In answer to my question as to his father’s motivation for undertaking such an arduous and unlikely trek, Eric said, “He took along 10-15 boys. They were mostly from the Sunday School in his church, but other boys were welcome. He didn’t talk much about religion on these walks. I think he just wanted to develop relationships with the boys and build into their young lives. He walked the trail 19 times, always starting out on the first Monday of July. All told he took along a total of about 250 boys. The last 2 years a Mrs. Busche came along, each time with a group of girls.”
They began their trek on the section of highway from Princeton to Fraser Camp, (the Whipsaw Creek area),where the road ended at that time. “From there we climbed the Dewdney Trail up the mountain to about the 7000 foot level,” he said. “At the top we removed our shoes and socks and stuck our feet into the ice cold water of a lake. That was very refreshing.”
“There were places where the trail was overgrown and narrow. In the morning the branches were wet with dew. They slapped our faces and bodies. By noon our clothes were soaked and we built a fire to dry ourselves. We rarely saw anyone else on the trail. At night we cut boughs and placed our sleeping bags on them. We didn’t have tents. We built a big fire to keep away the animals.”
The only adverse incident Eric remembers is when a boy placed a full can of pork’n beans on the fire without first poking holes in the top. “It exploded and we were all covered with beans.” It was probably a minor disaster. He laughs now at the memory.

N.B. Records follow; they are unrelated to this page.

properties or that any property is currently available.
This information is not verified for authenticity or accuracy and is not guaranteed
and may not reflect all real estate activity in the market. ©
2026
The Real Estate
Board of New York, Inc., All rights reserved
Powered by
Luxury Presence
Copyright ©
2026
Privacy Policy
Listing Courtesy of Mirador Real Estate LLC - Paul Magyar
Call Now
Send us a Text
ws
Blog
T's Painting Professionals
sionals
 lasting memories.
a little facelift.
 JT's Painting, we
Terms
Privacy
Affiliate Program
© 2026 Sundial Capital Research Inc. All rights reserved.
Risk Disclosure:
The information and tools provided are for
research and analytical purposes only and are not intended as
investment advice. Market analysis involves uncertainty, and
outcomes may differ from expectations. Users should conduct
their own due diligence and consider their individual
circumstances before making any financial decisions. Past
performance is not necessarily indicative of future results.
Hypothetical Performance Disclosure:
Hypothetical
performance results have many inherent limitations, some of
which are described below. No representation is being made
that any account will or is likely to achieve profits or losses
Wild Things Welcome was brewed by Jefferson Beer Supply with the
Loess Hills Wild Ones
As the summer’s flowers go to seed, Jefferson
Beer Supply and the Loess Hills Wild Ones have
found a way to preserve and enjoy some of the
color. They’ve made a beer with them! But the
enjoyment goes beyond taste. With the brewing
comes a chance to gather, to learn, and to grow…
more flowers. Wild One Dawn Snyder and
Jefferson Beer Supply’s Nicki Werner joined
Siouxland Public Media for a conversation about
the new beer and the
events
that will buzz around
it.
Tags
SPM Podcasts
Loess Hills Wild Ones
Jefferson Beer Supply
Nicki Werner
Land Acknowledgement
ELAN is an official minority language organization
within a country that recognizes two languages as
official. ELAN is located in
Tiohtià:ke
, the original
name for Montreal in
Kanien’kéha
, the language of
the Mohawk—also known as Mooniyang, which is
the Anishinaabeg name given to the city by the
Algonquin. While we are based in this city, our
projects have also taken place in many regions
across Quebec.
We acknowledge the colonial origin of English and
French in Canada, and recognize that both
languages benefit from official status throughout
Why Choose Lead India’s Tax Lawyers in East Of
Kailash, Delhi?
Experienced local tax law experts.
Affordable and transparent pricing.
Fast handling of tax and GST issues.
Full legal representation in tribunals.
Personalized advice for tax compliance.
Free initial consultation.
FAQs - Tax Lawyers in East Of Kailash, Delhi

“When we got to Hope,” Eric said, “Mr. Thacker let us pick big ripe strawberries in his field. We put them in our bowls and poured cream on them from a small Pacific Milk can.” With his fingers he indicated the can was about 3 inches tall. Getting cleaned up after nearly a week in the wilderness was another highlight for the boys. “The manager of the Commercial Hotel let us wash up.”
In our conversation he returned a couple of times to the delicious strawberries with cream and the opportunity to wash off the grime. His appreciation is still very evident. “Saturday at midnight,” he said, “we got on the Kettle Valley CPR train and arrived in Princeton at 4 am.” Eric did the walk with his father seven times.
In 1946 he undertook one more adventure through the difficult terrain, this time driving a Model A Ford on the as yet incomplete Hope-Princeton Highway. “They hadn’t built bridges over the creeks,” he said. “We had to drive through them. There was a bridge over the Sumallo River not far from Bill Robinson’s cabin though, and I stopped in and had a very pleasant visit with him.” At the end of our conversation, I felt as though I had been at Eric’s side on the trail, experiencing the rigours and joys of this momentous adventure.